[Start of Attachment]

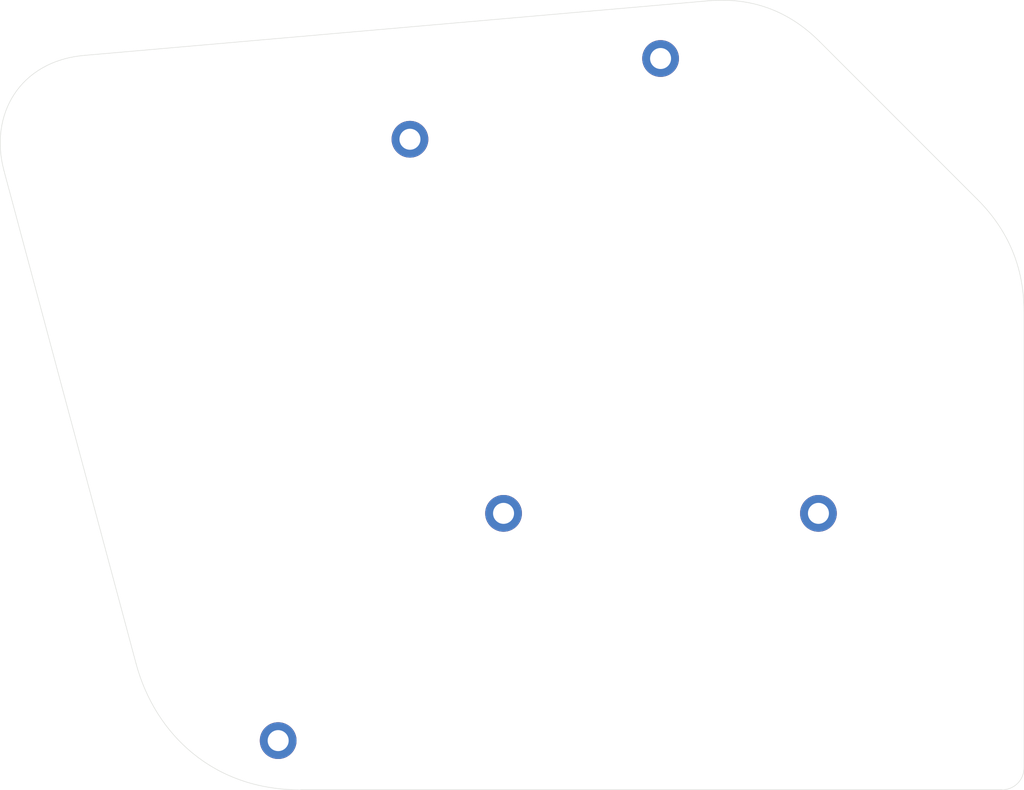
<source format=kicad_pcb>
(kicad_pcb
	(version 20240108)
	(generator "pcbnew")
	(generator_version "8.0")
	(general
		(thickness 0.6)
		(legacy_teardrops no)
	)
	(paper "A4")
	(layers
		(0 "F.Cu" signal)
		(31 "B.Cu" signal)
		(32 "B.Adhes" user "B.Adhesive")
		(33 "F.Adhes" user "F.Adhesive")
		(34 "B.Paste" user)
		(35 "F.Paste" user)
		(36 "B.SilkS" user "B.Silkscreen")
		(37 "F.SilkS" user "F.Silkscreen")
		(38 "B.Mask" user)
		(39 "F.Mask" user)
		(40 "Dwgs.User" user "User.Drawings")
		(41 "Cmts.User" user "User.Comments")
		(42 "Eco1.User" user "User.Eco1")
		(43 "Eco2.User" user "User.Eco2")
		(44 "Edge.Cuts" user)
		(45 "Margin" user)
		(46 "B.CrtYd" user "B.Courtyard")
		(47 "F.CrtYd" user "F.Courtyard")
		(48 "B.Fab" user)
		(49 "F.Fab" user)
		(50 "User.1" user)
		(51 "User.2" user)
		(52 "User.3" user)
		(53 "User.4" user)
		(54 "User.5" user)
		(55 "User.6" user)
		(56 "User.7" user)
		(57 "User.8" user)
		(58 "User.9" user)
	)
	(setup
		(stackup
			(layer "F.SilkS"
				(type "Top Silk Screen")
			)
			(layer "F.Paste"
				(type "Top Solder Paste")
			)
			(layer "F.Mask"
				(type "Top Solder Mask")
				(thickness 0.01)
			)
			(layer "F.Cu"
				(type "copper")
				(thickness 0.035)
			)
			(layer "dielectric 1"
				(type "core")
				(thickness 0.51)
				(material "FR4")
				(epsilon_r 4.5)
				(loss_tangent 0.02)
			)
			(layer "B.Cu"
				(type "copper")
				(thickness 0.035)
			)
			(layer "B.Mask"
				(type "Bottom Solder Mask")
				(thickness 0.01)
			)
			(layer "B.Paste"
				(type "Bottom Solder Paste")
			)
			(layer "B.SilkS"
				(type "Bottom Silk Screen")
			)
			(copper_finish "None")
			(dielectric_constraints no)
		)
		(pad_to_mask_clearance 0)
		(allow_soldermask_bridges_in_footprints no)
		(grid_origin 221.217189 78.432556)
		(pcbplotparams
			(layerselection 0x00010fc_ffffffff)
			(plot_on_all_layers_selection 0x0000000_00000000)
			(disableapertmacros no)
			(usegerberextensions yes)
			(usegerberattributes no)
			(usegerberadvancedattributes no)
			(creategerberjobfile no)
			(dashed_line_dash_ratio 12.000000)
			(dashed_line_gap_ratio 3.000000)
			(svgprecision 4)
			(plotframeref no)
			(viasonmask no)
			(mode 1)
			(useauxorigin no)
			(hpglpennumber 1)
			(hpglpenspeed 20)
			(hpglpendiameter 15.000000)
			(pdf_front_fp_property_popups yes)
			(pdf_back_fp_property_popups yes)
			(dxfpolygonmode yes)
			(dxfimperialunits yes)
			(dxfusepcbnewfont yes)
			(psnegative no)
			(psa4output no)
			(plotreference yes)
			(plotvalue no)
			(plotfptext yes)
			(plotinvisibletext no)
			(sketchpadsonfab no)
			(subtractmaskfromsilk yes)
			(outputformat 1)
			(mirror no)
			(drillshape 0)
			(scaleselection 1)
			(outputdirectory "pcb_gerbers")
		)
	)
	(net 0 "")
	(footprint "pipra:MountingHole_16" (layer "F.Cu") (at 239.265421 130.433188))
	(footprint "pipra:MountingHole_16" (layer "F.Cu") (at 177.499237 156.413196))
	(footprint "pipra:MountingHole_16" (layer "F.Cu") (at 192.565423 87.663195))
	(footprint "pipra:MountingHole_16" (layer "F.Cu") (at 221.217189 78.432556))
	(footprint "pipra:MountingHole_16" (layer "F.Cu") (at 203.265422 130.433188))
	(gr_curve
		(pts
			(xy 226.614382 71.839201) (xy 231.595348 71.40342) (xy 235.853598 72.953291) (xy 239.389125 76.488824)
		)
		(stroke
			(width 0.05)
			(type solid)
		)
		(layer "Edge.Cuts")
		(uuid "14e411b8-15de-46e1-be35-a58acaed6adf")
	)
	(gr_line
		(start 262.765419 159.533199)
		(end 262.765419 107.332898)
		(stroke
			(width 0.05)
			(type default)
		)
		(layer "Edge.Cuts")
		(uuid "2d6b133a-401e-4216-8c8b-cb426d04ac0d")
	)
	(gr_curve
		(pts
			(xy 146.14656 91.236338) (xy 144.451533 84.910423) (xy 147.892292 78.726484) (xy 155.363766 78.072825)
		)
		(stroke
			(width 0.05)
			(type solid)
		)
		(layer "Edge.Cuts")
		(uuid "4c203227-5007-44c0-aca6-799aebd3b2ec")
	)
	(gr_line
		(start 155.363766 78.072825)
		(end 226.614382 71.839201)
		(stroke
			(width 0.05)
			(type default)
		)
		(layer "Edge.Cuts")
		(uuid "7c949f46-ce85-4272-ae3b-9584efca0771")
	)
	(gr_line
		(start 260.265422 162.0332)
		(end 180.079494 162.0332)
		(stroke
			(width 0.05)
			(type default)
		)
		(layer "Edge.Cuts")
		(uuid "8aa27f68-aab4-42f1-9e0c-813efe7294d3")
	)
	(gr_curve
		(pts
			(xy 257.445308 94.546411) (xy 260.980837 98.081962) (xy 262.76542 102.332912) (xy 262.765419 107.332898)
		)
		(stroke
			(width 0.05)
			(type solid)
		)
		(layer "Edge.Cuts")
		(uuid "9742eabf-01aa-40d0-bfde-99f5c554c05c")
	)
	(gr_arc
		(start 262.765419 159.5332)
		(mid 262.033187 161.300965)
		(end 260.265422 162.033197)
		(stroke
			(width 0.05)
			(type default)
		)
		(layer "Edge.Cuts")
		(uuid "b90713c6-af02-4528-abb5-f5780c478393")
	)
	(gr_curve
		(pts
			(xy 180.079494 162.034126) (xy 170.133326 162.095893) (xy 163.416902 155.690099) (xy 161.251042 147.607033)
		)
		(stroke
			(width 0.05)
			(type solid)
		)
		(layer "Edge.Cuts")
		(uuid "d20cbbe7-8bf7-466a-a4ec-dacf1cccd6c7")
	)
	(gr_line
		(start 161.251042 147.607033)
		(end 146.14656 91.236338)
		(stroke
			(width 0.05)
			(type default)
		)
		(layer "Edge.Cuts")
		(uuid "df4bc12d-b0e0-4f5c-b346-e92a692d8819")
	)
	(gr_line
		(start 257.445308 94.546411)
		(end 239.389125 76.488824)
		(stroke
			(width 0.05)
			(type default)
		)
		(layer "Edge.Cuts")
		(uuid "e018787c-7623-45ec-874a-791f6131630b")
	)
)

</source>
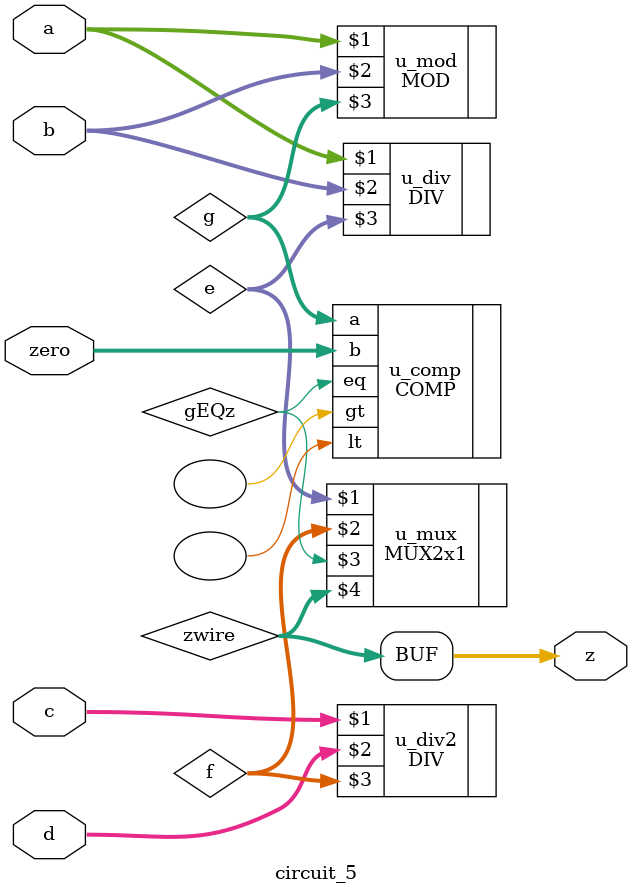
<source format=v>
module circuit_5 (

input [63:0] a,
input [63:0] b,
input [63:0] c,
input [63:0] d,
input [63:0] zero,

output [63:0] z
);

wire [63:0] e;
wire [63:0] f;
wire [63:0] g;
wire [63:0] zwire;
wire gEQz;  

// e = a / b
DIV #(64) u_div(a,b,e);

// f = c / d
DIV #(64) u_div2(c,d,f);

// g = a % b 
MOD #(64) u_mod(a,b,g);

// gEQz = (g == zero)
COMP #(64) u_comp(
	.a(g),
	.b(zero),
	.gt(),
	.lt(),
	.eq(gEQz)
	);

// zwire = gEQz ? e : f 
MUX2x1 #(64) u_mux(e,f,gEQz,zwire);

// z = zwire
assign z = zwire;

endmodule

</source>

[End of Attachment]

What to produce: Your reply should be the entries above, repeated exactly and free of pictures.

Answer for the task:
<source format=kicad_pcb>
(kicad_pcb
	(version 20240108)
	(generator "pcbnew")
	(generator_version "8.0")
	(general
		(thickness 0.6)
		(legacy_teardrops no)
	)
	(paper "A4")
	(layers
		(0 "F.Cu" signal)
		(31 "B.Cu" signal)
		(32 "B.Adhes" user "B.Adhesive")
		(33 "F.Adhes" user "F.Adhesive")
		(34 "B.Paste" user)
		(35 "F.Paste" user)
		(36 "B.SilkS" user "B.Silkscreen")
		(37 "F.SilkS" user "F.Silkscreen")
		(38 "B.Mask" user)
		(39 "F.Mask" user)
		(40 "Dwgs.User" user "User.Drawings")
		(41 "Cmts.User" user "User.Comments")
		(42 "Eco1.User" user "User.Eco1")
		(43 "Eco2.User" user "User.Eco2")
		(44 "Edge.Cuts" user)
		(45 "Margin" user)
		(46 "B.CrtYd" user "B.Courtyard")
		(47 "F.CrtYd" user "F.Courtyard")
		(48 "B.Fab" user)
		(49 "F.Fab" user)
		(50 "User.1" user)
		(51 "User.2" user)
		(52 "User.3" user)
		(53 "User.4" user)
		(54 "User.5" user)
		(55 "User.6" user)
		(56 "User.7" user)
		(57 "User.8" user)
		(58 "User.9" user)
	)
	(setup
		(stackup
			(layer "F.SilkS"
				(type "Top Silk Screen")
			)
			(layer "F.Paste"
				(type "Top Solder Paste")
			)
			(layer "F.Mask"
				(type "Top Solder Mask")
				(thickness 0.01)
			)
			(layer "F.Cu"
				(type "copper")
				(thickness 0.035)
			)
			(layer "dielectric 1"
				(type "core")
				(thickness 0.51)
				(material "FR4")
				(epsilon_r 4.5)
				(loss_tangent 0.02)
			)
			(layer "B.Cu"
				(type "copper")
				(thickness 0.035)
			)
			(layer "B.Mask"
				(type "Bottom Solder Mask")
				(thickness 0.01)
			)
			(layer "B.Paste"
				(type "Bottom Solder Paste")
			)
			(layer "B.SilkS"
				(type "Bottom Silk Screen")
			)
			(copper_finish "None")
			(dielectric_constraints no)
		)
		(pad_to_mask_clearance 0)
		(allow_soldermask_bridges_in_footprints no)
		(grid_origin 221.217189 78.432556)
		(pcbplotparams
			(layerselection 0x00010fc_ffffffff)
			(plot_on_all_layers_selection 0x0000000_00000000)
			(disableapertmacros no)
			(usegerberextensions yes)
			(usegerberattributes no)
			(usegerberadvancedattributes no)
			(creategerberjobfile no)
			(dashed_line_dash_ratio 12.000000)
			(dashed_line_gap_ratio 3.000000)
			(svgprecision 4)
			(plotframeref no)
			(viasonmask no)
			(mode 1)
			(useauxorigin no)
			(hpglpennumber 1)
			(hpglpenspeed 20)
			(hpglpendiameter 15.000000)
			(pdf_front_fp_property_popups yes)
			(pdf_back_fp_property_popups yes)
			(dxfpolygonmode yes)
			(dxfimperialunits yes)
			(dxfusepcbnewfont yes)
			(psnegative no)
			(psa4output no)
			(plotreference yes)
			(plotvalue no)
			(plotfptext yes)
			(plotinvisibletext no)
			(sketchpadsonfab no)
			(subtractmaskfromsilk yes)
			(outputformat 1)
			(mirror no)
			(drillshape 0)
			(scaleselection 1)
			(outputdirectory "pcb_gerbers")
		)
	)
	(net 0 "")
	(footprint "pipra:MountingHole_16" (layer "F.Cu") (at 239.265421 130.433188))
	(footprint "pipra:MountingHole_16" (layer "F.Cu") (at 177.499237 156.413196))
	(footprint "pipra:MountingHole_16" (layer "F.Cu") (at 192.565423 87.663195))
	(footprint "pipra:MountingHole_16" (layer "F.Cu") (at 221.217189 78.432556))
	(footprint "pipra:MountingHole_16" (layer "F.Cu") (at 203.265422 130.433188))
	(gr_curve
		(pts
			(xy 226.614382 71.839201) (xy 231.595348 71.40342) (xy 235.853598 72.953291) (xy 239.389125 76.488824)
		)
		(stroke
			(width 0.05)
			(type solid)
		)
		(layer "Edge.Cuts")
		(uuid "14e411b8-15de-46e1-be35-a58acaed6adf")
	)
	(gr_line
		(start 262.765419 159.533199)
		(end 262.765419 107.332898)
		(stroke
			(width 0.05)
			(type default)
		)
		(layer "Edge.Cuts")
		(uuid "2d6b133a-401e-4216-8c8b-cb426d04ac0d")
	)
	(gr_curve
		(pts
			(xy 146.14656 91.236338) (xy 144.451533 84.910423) (xy 147.892292 78.726484) (xy 155.363766 78.072825)
		)
		(stroke
			(width 0.05)
			(type solid)
		)
		(layer "Edge.Cuts")
		(uuid "4c203227-5007-44c0-aca6-799aebd3b2ec")
	)
	(gr_line
		(start 155.363766 78.072825)
		(end 226.614382 71.839201)
		(stroke
			(width 0.05)
			(type default)
		)
		(layer "Edge.Cuts")
		(uuid "7c949f46-ce85-4272-ae3b-9584efca0771")
	)
	(gr_line
		(start 260.265422 162.0332)
		(end 180.079494 162.0332)
		(stroke
			(width 0.05)
			(type default)
		)
		(layer "Edge.Cuts")
		(uuid "8aa27f68-aab4-42f1-9e0c-813efe7294d3")
	)
	(gr_curve
		(pts
			(xy 257.445308 94.546411) (xy 260.980837 98.081962) (xy 262.76542 102.332912) (xy 262.765419 107.332898)
		)
		(stroke
			(width 0.05)
			(type solid)
		)
		(layer "Edge.Cuts")
		(uuid "9742eabf-01aa-40d0-bfde-99f5c554c05c")
	)
	(gr_arc
		(start 262.765419 159.5332)
		(mid 262.033187 161.300965)
		(end 260.265422 162.033197)
		(stroke
			(width 0.05)
			(type default)
		)
		(layer "Edge.Cuts")
		(uuid "b90713c6-af02-4528-abb5-f5780c478393")
	)
	(gr_curve
		(pts
			(xy 180.079494 162.034126) (xy 170.133326 162.095893) (xy 163.416902 155.690099) (xy 161.251042 147.607033)
		)
		(stroke
			(width 0.05)
			(type solid)
		)
		(layer "Edge.Cuts")
		(uuid "d20cbbe7-8bf7-466a-a4ec-dacf1cccd6c7")
	)
	(gr_line
		(start 161.251042 147.607033)
		(end 146.14656 91.236338)
		(stroke
			(width 0.05)
			(type default)
		)
		(layer "Edge.Cuts")
		(uuid "df4bc12d-b0e0-4f5c-b346-e92a692d8819")
	)
	(gr_line
		(start 257.445308 94.546411)
		(end 239.389125 76.488824)
		(stroke
			(width 0.05)
			(type default)
		)
		(layer "Edge.Cuts")
		(uuid "e018787c-7623-45ec-874a-791f6131630b")
	)
)

</source>
<source format=v>
module circuit_5 (

input [63:0] a,
input [63:0] b,
input [63:0] c,
input [63:0] d,
input [63:0] zero,

output [63:0] z
);

wire [63:0] e;
wire [63:0] f;
wire [63:0] g;
wire [63:0] zwire;
wire gEQz;  

// e = a / b
DIV #(64) u_div(a,b,e);

// f = c / d
DIV #(64) u_div2(c,d,f);

// g = a % b 
MOD #(64) u_mod(a,b,g);

// gEQz = (g == zero)
COMP #(64) u_comp(
	.a(g),
	.b(zero),
	.gt(),
	.lt(),
	.eq(gEQz)
	);

// zwire = gEQz ? e : f 
MUX2x1 #(64) u_mux(e,f,gEQz,zwire);

// z = zwire
assign z = zwire;

endmodule

</source>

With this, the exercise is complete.